Graphic Studio Gallery, off Cope Street, Temple Bar, Dublin. Until April 6th (graphicstudiodublin.com)

You may have seen the National Gallery of Ireland’s excellent exhibition on Irish painter-etchers from 1880-1930 (if not you should). This companion piece, chosen by that show’s curators, Dr Angela Griffith and Anne Hodge, highlights work by 16 contemporary printmakers who have taken up etching within the last five years.

Clare Langan

The Dock, St George’s Terrace, Carrick-on-Shannon, Co Leitrim. Until May 11th

Neva Elliot (artist and manager of Crash Ensemble) curates a show displaying Langan’s A Film Trilogy, plus the Irish premiere of The Winter of 13 Storms. Langan envisages aspects of our world post-environmental catastrophe in slow meditations on landscape – from utterly alien to worryingly familiar – in films that are, equally, soundscapes. She has worked with many interesting contemporary composers and musicians.

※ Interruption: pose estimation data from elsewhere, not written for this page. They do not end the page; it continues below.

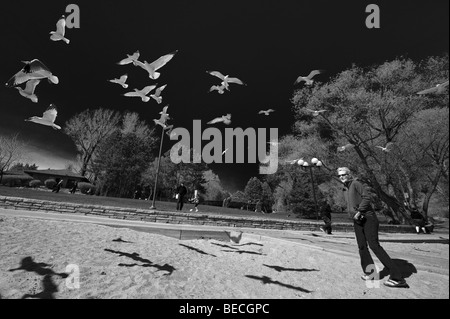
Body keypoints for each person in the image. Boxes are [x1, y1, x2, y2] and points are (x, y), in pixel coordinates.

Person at [338, 167, 407, 288]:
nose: (341, 177)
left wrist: (360, 210)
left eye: (344, 174)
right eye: (339, 175)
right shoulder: (345, 188)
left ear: (349, 174)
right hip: (357, 220)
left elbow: (367, 197)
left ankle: (398, 277)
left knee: (374, 245)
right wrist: (353, 214)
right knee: (362, 246)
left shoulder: (356, 183)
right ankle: (371, 273)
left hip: (368, 218)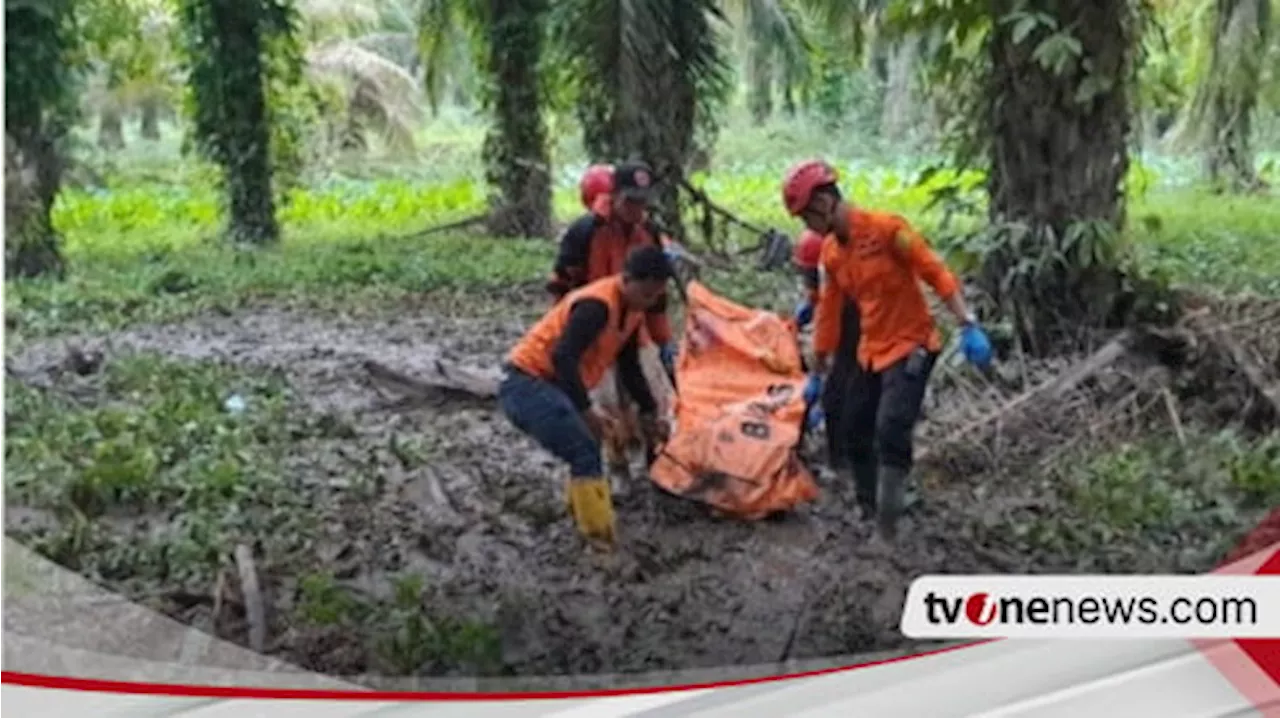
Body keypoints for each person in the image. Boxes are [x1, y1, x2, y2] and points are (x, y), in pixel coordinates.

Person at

The Last Great Album of the Decade

Anne Maree Barry, Declan Clarke, Alan Phelan, Clíodhna Timony and The Brian McMahon Archive (Brand New Retro). The LAB Gallery, Foley Street, Dublin. Until May 12th dublincityartsoffice.ie

There’s a wistful, elegiac note to the title of curators Pádraic E Moore and Sheena Barrett’s show “celebrating the musical relics and souvenirs of the subculture”, put together in association with MusicTown. It includes items covering ’90s gigsand Dublin raves, and goes from zines to photography. Plus associated events at the Music Library in the Ilac centre.